Философы и рыцари[35]
Философы и рыцари[35]
Одна из «древнейших теоретических дисциплин» (сообщает «Философский словарь», предусмотрительно скрывая даты) – этика. Объектом ее изучения является мораль. Возникла она, разумеется, в период развития рабовладельческого строя и претерпевала изменения от эпохи к эпохе. Наступил, наконец, ХХ век, и этика включила в число своих задач «изучение истории развития нравственности человечества, которое происходит в форме борьбы и смены морали различных общественно-экономических формаций и классов».
Поскольку традиционная история, вместе с философией, решать стоящие перед ними задачи явно не собираются, давайте мы с вами посмотрим, как «борются» и меняют друг друга морали разных формаций по линиям веков нашей синусоиды.
━━━━
→ Задание 1
Выпишите из фрагмента об этике отрывок от слов «Поскольку традиционная история, вместе» до слов «веков нашей синусоиды.».
→ Задание 2
Переведите на английский язык предложение из фрагмента об этике: «Возникла она, разумеется, в период развития рабовладельческого строя и претерпевала изменения от эпохи к эпохе».
→ Задание 3
Согласуются ли с фрагментом об этике утверждения ниже? На каждое ответьте «да» или «нет» и дословно приведите решающие слова фрагмента. (а) Этика изучает мораль. (б) «Философский словарь» называет даты возникновения этики. (в) Изучение истории развития нравственности этика включила в число своих задач в XIX веке.
━━━━
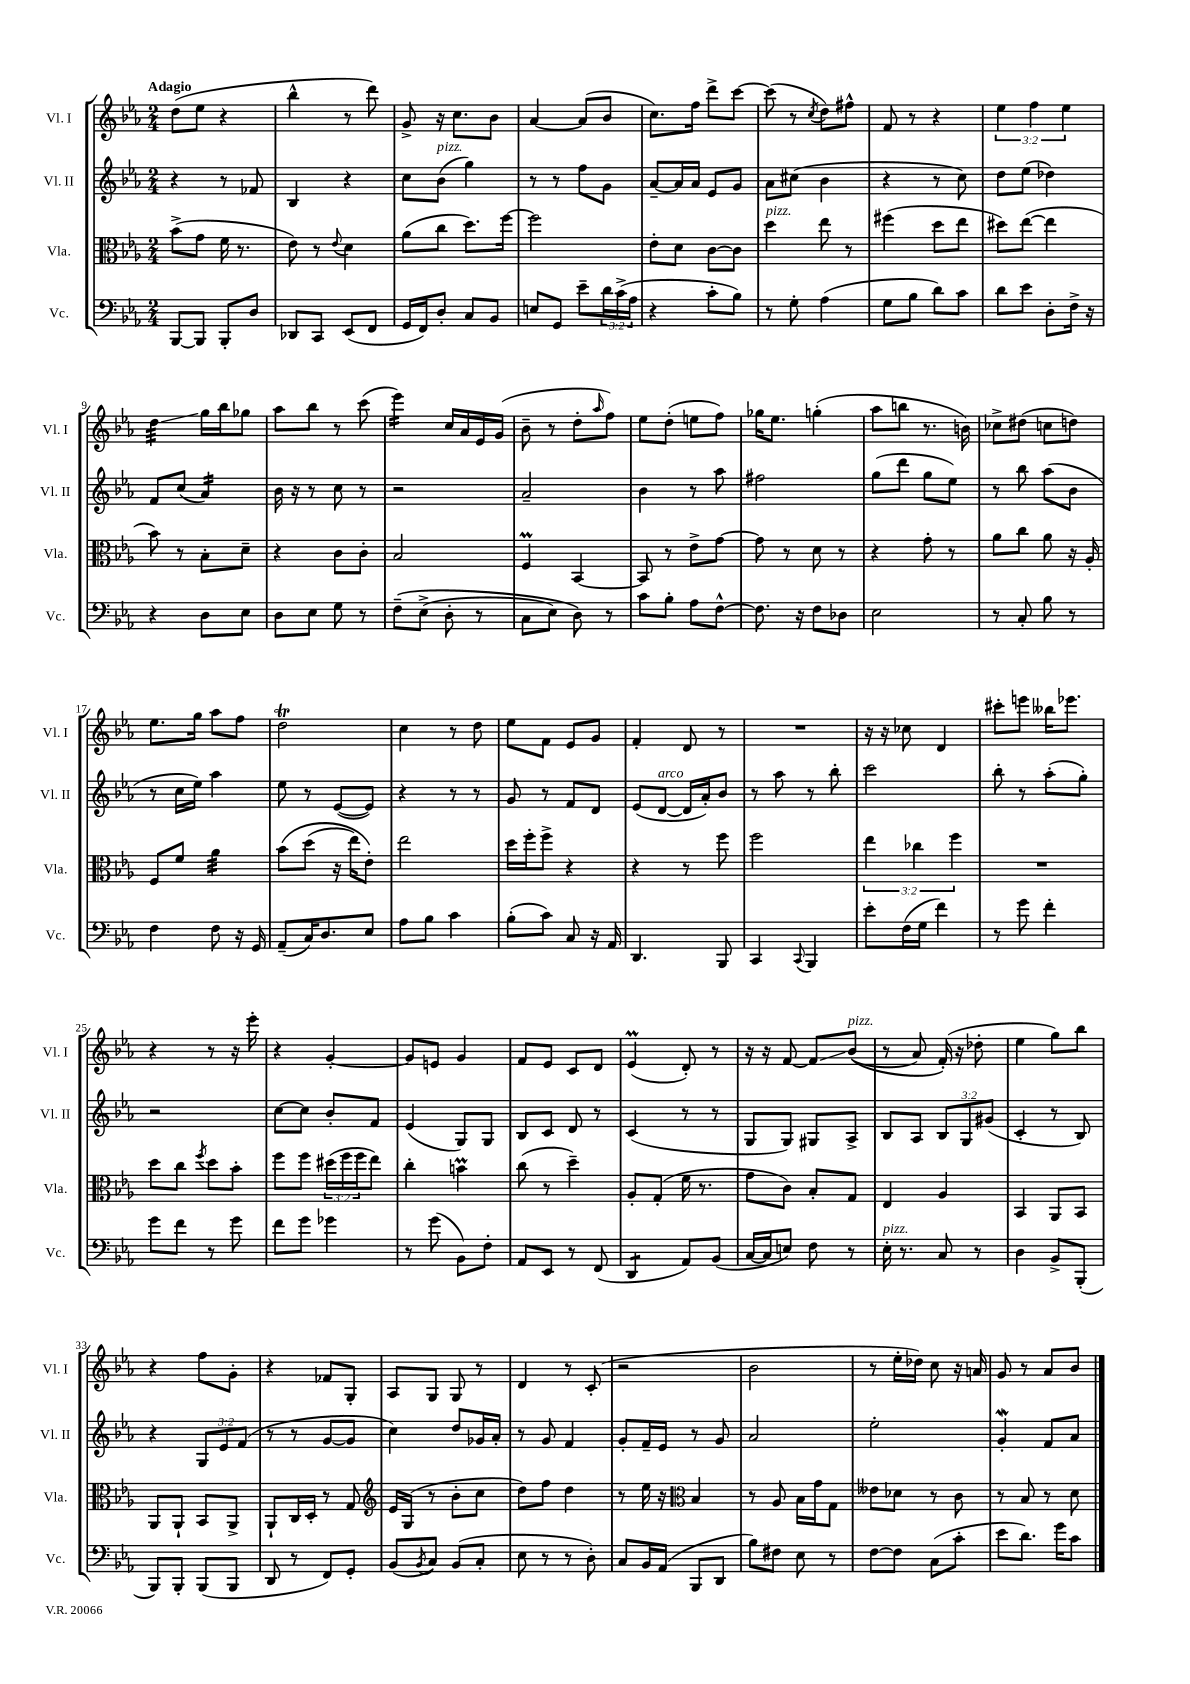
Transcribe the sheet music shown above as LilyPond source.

<<
\new StaffGroup <<
\new Staff = "s0" \with { instrumentName = "Vl. I" shortInstrumentName = "Vl. I" } {
    \clef treble \key ees \major \numericTimeSignature \time 2/4 \override Staff.TupletNumber.text = #tuplet-number::calc-fraction-text \tempo "Adagio"
    d''8( ees''8 r4 |
    bes''4-^ r8 d'''8) |
    g'8-> r16 c''8. bes'8 |
    aes'4~ aes'8( bes'8 |
    c''8.) f''16 d'''8-> c'''8~ |
    c'''8( r8 \acciaccatura { c''8 } d''8) fis''8-^ |
    f'8 r8 r4 |
    \tuplet 3/2 { ees''4 f''4 ees''4 } |
    d''4:32\glissando g''16 bes''16 ges''8 |
    aes''8 bes''8 r8 c'''8( |
    ees'''4:16) c''16 aes'16 ees'16 g'16( |
    bes'8-- r8 d''8-. \grace { aes''16 } f''8) |
    ees''8 d''8-.( e''8 f''8) |
    ges''16 ees''8. g''4-.( |
    aes''8 b''8 r8. b'16) |
    ces''8-> dis''8( c''8 d''8) |
    ees''8. g''16 aes''8 f''8 |
    d''2\trill |
    c''4 r8 d''8 |
    ees''8 f'8 ees'8 g'8 |
    f'4-. d'8 r8 |
    R2 |
    r16 r16 ces''8 d'4 |
    cis'''8-. e'''8 beses''16 ees'''8. |
    r4 r8 r16 ees'''16-. |
    r4 g'4~-. |
    g'8 e'8 g'4 |
    f'8 ees'8 c'8 d'8 |
    ees'4\prall( d'8-.) r8 |
    r16 r16 f'8~ f'8\glissando bes'8^\markup { \italic "pizz." }(\( |
    r8 aes'8) f'16-.(\) r16 des''8-. |
    ees''4 g''8) bes''8 |
    r4 f''8 g'8-. |
    r4 fes'8 g8-. |
    aes8 g8 g8 r8 |
    d'4 r8 c'8-.( |
    r2 |
    bes'2 |
    r8 ees''16-. des''16) c''8 r16 a'16 |
    g'8 r8 aes'8 bes'8 \bar "|." |
}
\new Staff = "s1" \with { instrumentName = "Vl. II" shortInstrumentName = "Vl. II" } {
    \clef treble \key ees \major \numericTimeSignature \time 2/4 \override Staff.TupletNumber.text = #tuplet-number::calc-fraction-text
    r4 r8 fes'8 |
    bes4 r4 |
    c''8 bes'8^\markup { \italic "pizz." }( g''4) |
    r8 r8 f''8 g'8 |
    aes'8~-- aes'16 aes'16 ees'8 g'8 |
    aes'8 cis''8( bes'4 |
    r4 r8 c''8) |
    d''8 ees''8( des''4) |
    f'8 c''8( aes'4:16) |
    bes'16 r16 r8 c''8 r8 |
    r2 |
    aes'2-- |
    bes'4 r8 aes''8 |
    fis''2 |
    g''8( d'''8 g''8 ees''8) |
    r8 bes''8 aes''8( bes'8 |
    r8 c''16 ees''16) aes''4 |
    ees''8 r8 ees'8~( ees'8) |
    r4 r8 r8 |
    g'8 r8 f'8 d'8 |
    ees'8( d'8~^\markup { \italic "arco" } d'16 aes'16-.) bes'8 |
    r8 aes''8 r8 bes''8-. |
    c'''2 |
    bes''8-. r8 aes''8-.( g''8-.) |
    r2 |
    c''8~ c''8 bes'8-. f'8 |
    ees'4( g8) g8 |
    bes8 c'8 d'8 r8 |
    c'4( r8 r8 |
    g8 g8) gis8 aes8-> |
    bes8 aes8 \tuplet 3/2 { bes8 g8 gis'8( } |
    c'4-. r8 bes8) |
    r4 \tuplet 3/2 { g8 ees'8 f'8( } |
    r8 r8 g'8~ g'8 |
    c''4) d''8 ges'16 aes'16-. |
    r8 g'8 f'4 |
    g'8-. f'16-- ees'16 r8 g'8 |
    aes'2 |
    ees''2-. |
    g'4-.\mordent f'8 aes'8 \bar "|." |
}
\new Staff = "s2" \with { instrumentName = "Vla." shortInstrumentName = "Vla." } {
    \clef alto \key ees \major \numericTimeSignature \time 2/4 \override Staff.TupletNumber.text = #tuplet-number::calc-fraction-text
    bes'8->( g'8 f'16 r8. |
    ees'8) r8 \appoggiatura { ees'8 } d'4 |
    aes'8( c''8 d''8.) f''16~ |
    f''2 |
    ees'8-. d'8 c'8~ c'8 |
    d''4^\markup { \italic "pizz." } ees''8 r8 |
    fis''4( d''8 ees''8 |
    dis''8) ees''8~( ees''4 |
    bes'8) r8 bes8-. d'8-- |
    r4 c'8 c'8-. |
    bes2 |
    f4\prall bes,4~ |
    bes,8 r8 ees'8-> g'8~ |
    g'8 r8 d'8 r8 |
    r4 g'8-. r8 |
    aes'8 c''8 aes'8 r16 aes16-. |
    f8 f'8 aes'4:32 |
    bes'8\( d''8( r16 ees''16) ees'8-.\) |
    ees''2 |
    d''16 f''16-. f''8-> r4 |
    r4 r8 f''8 |
    f''2 |
    \tuplet 3/2 { ees''4 ces''4 f''4 } |
    R2 |
    d''8 c''8 \acciaccatura { f''8 } d''8 bes'8-. |
    f''8 f''8 \tuplet 3/2 { dis''16( f''16 f''16 } ees''8) |
    c''4-. b'4\prall |
    c''8( r8 d''4--) |
    aes8-. g8-.( f'16 r8. |
    g'8 c'8) bes8-. g8 |
    ees4 aes4 |
    bes,4 aes,8 bes,8 |
    aes,8 aes,8-! bes,8 aes,8-> |
    aes,8-! c16 d16-. r8 g8 |
    \clef treble ees'16 g16( r8 bes'8-. c''8 |
    d''8) f''8 d''4 |
    r8 ees''16 r16 \clef alto bes4 |
    r8 aes8 bes16 g'16 g8 |
    eeses'8 des'8 r8 c'8 |
    r8 bes8 r8 d'8 \bar "|." |
}
\new Staff = "s3" \with { instrumentName = "Vc." shortInstrumentName = "Vc." } {
    \clef bass \key ees \major \numericTimeSignature \time 2/4 \override Staff.TupletNumber.text = #tuplet-number::calc-fraction-text
    bes,,8~ bes,,8 bes,,8-. d8 |
    des,8 c,8 ees,8( f,8 |
    g,16 f,16) d8-. c8 bes,8 |
    e8 g,8 ees'8-- \tuplet 3/2 { d'16 c'16->( aes16 } |
    r4 c'8-. bes8) |
    r8 g8-. aes4( |
    g8 bes8 d'8) c'8 |
    d'8 ees'8 d8-. f16-> r16 |
    r4 d8 ees8 |
    d8 ees8 g8 r8 |
    f8--\( ees8->( d8-. r8 |
    c8 ees8) d8\) r8 |
    c'8 bes8-. aes8 f8~-^ |
    f8. r16 f8 des8 |
    ees2 |
    r8 c8-. bes8 r8 |
    f4 f8 r16 g,16 |
    aes,8--( c16) d8. ees8 |
    aes8 bes8 c'4 |
    bes8-.( c'8) c8 r16 aes,16 |
    d,4. bes,,8 |
    c,4 \appoggiatura { c,8 } bes,,4 |
    ees'8-. f16( g16 f'4) |
    r8 g'8 f'4-. |
    g'8 f'8 r8 g'8 |
    f'8 g'8 ges'4 |
    r8 g'8( bes,8) f8-. |
    aes,8 ees,8 r8 f,8( |
    d,4:8 aes,8) bes,8( |
    c16~ c16 e8) f8 r8 |
    ees16-.^\markup { \italic "pizz." } r8. c8 r8 |
    d4 bes,8-> bes,,8-.( |
    bes,,8) bes,,8-. bes,,8( bes,,8 |
    d,8 r8 f,8) g,8-. |
    bes,8( \acciaccatura { bes,8 } c8) bes,8( c8-. |
    ees8 r8 r8 d8-.) |
    c8 bes,16 aes,16( bes,,8 d,8 |
    bes8) fis8 ees8 r8 |
    f8~ f8 c8( c'8-. |
    ees'8 d'8.) g'16 c'8 \bar "|." |
}
>>
>>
━━━━
→ Полный ответ 1
Поскольку традиционная история, вместе с философией, решать стоящие перед ними задачи явно не собираются, давайте мы с вами посмотрим, как «борются» и меняют друг друга морали разных формаций по линиям веков нашей синусоиды.

→ Полный ответ 2
It arose, of course, during the development of the slave-owning system and underwent changes from epoch to epoch.

→ Полный ответ 3
(а) Да: «Объектом ее изучения является мораль».
(б) Нет: «предусмотрительно скрывая даты».
(в) Нет: «Наступил, наконец, ХХ век, и этика включила в число своих задач».